ECLI:NL:CRVB:2015:2536
Centrale Raad van Beroep
- Hoger beroep
- Rechtspraak.nl
Weigering verhuiskostenvergoeding wegens niet-verhuizing naar passende woning
In deze zaak heeft de Centrale Raad van Beroep op 15 juli 2015 uitspraak gedaan in hoger beroep tegen een eerdere uitspraak van de rechtbank Den Haag. De appellant, die met zijn gezin in een flatwoning woonde, had een aanvraag ingediend voor een verhuiskostenvergoeding na een verhuizing naar een parterrewoning.
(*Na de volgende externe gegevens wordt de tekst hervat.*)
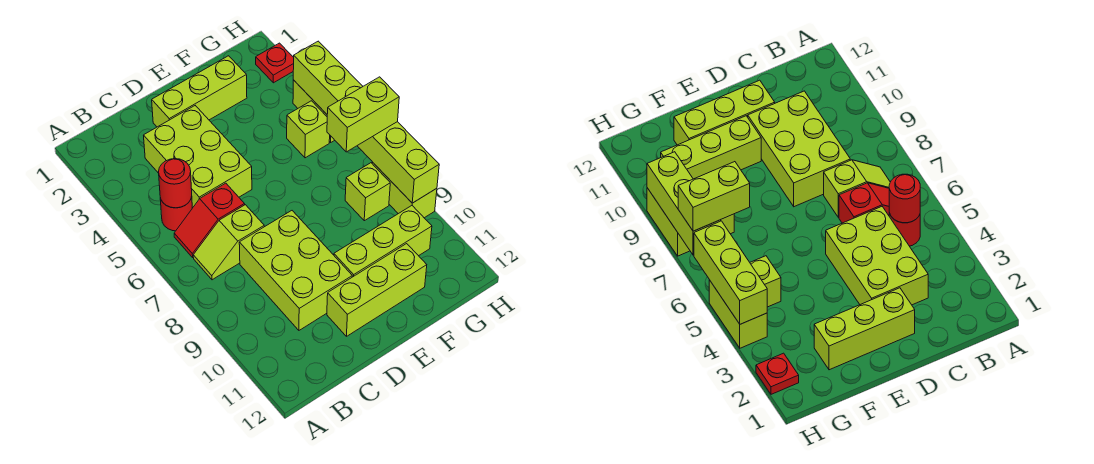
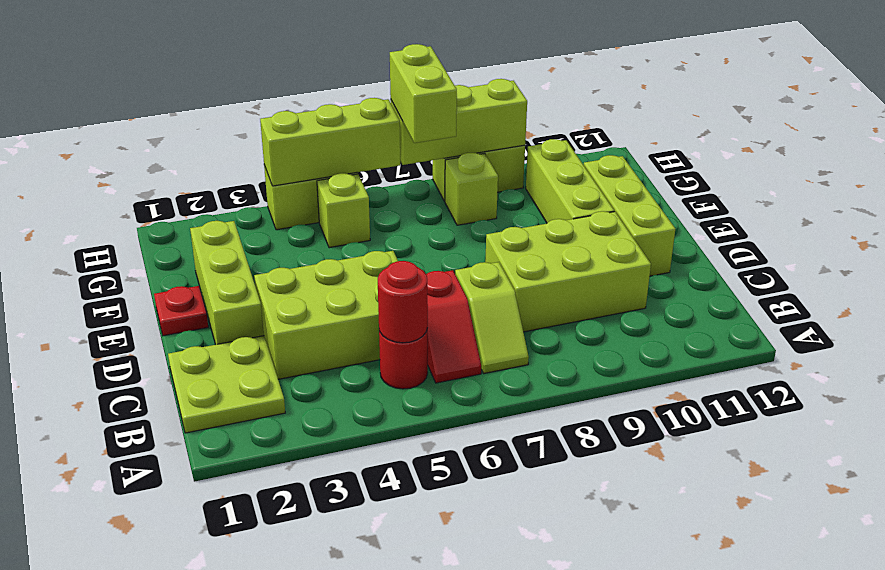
none -> lime plate B1:C2 level 1
red plate H2 level 1 -> red plate E1 level 1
Het college van burgemeester en wethouders van Den Haag had deze aanvraag afgewezen, omdat de nieuwe woning niet als passend werd beschouwd. De Raad heeft vastgesteld dat de woning aan de appellant alleen bereikbaar was via een trap van vijf treden, wat in strijd was met de voorwaarden van de voorrangsverklaring die appellant had ontvangen. De Raad oordeelde dat het college terecht had geconcludeerd dat de woning niet voldeed aan de eisen van het GGD-advies, dat stipuleerde dat de woning traploos bereikbaar moest zijn. Appellant had niet medisch onderbouwd dat zijn knieklachten in juli 2013 zodanig waren verbeterd dat de woning als passend kon worden beschouwd. De Raad bevestigde de eerdere uitspraak van de rechtbank en verklaarde het hoger beroep ongegrond. Er werd geen veroordeling in proceskosten uitgesproken.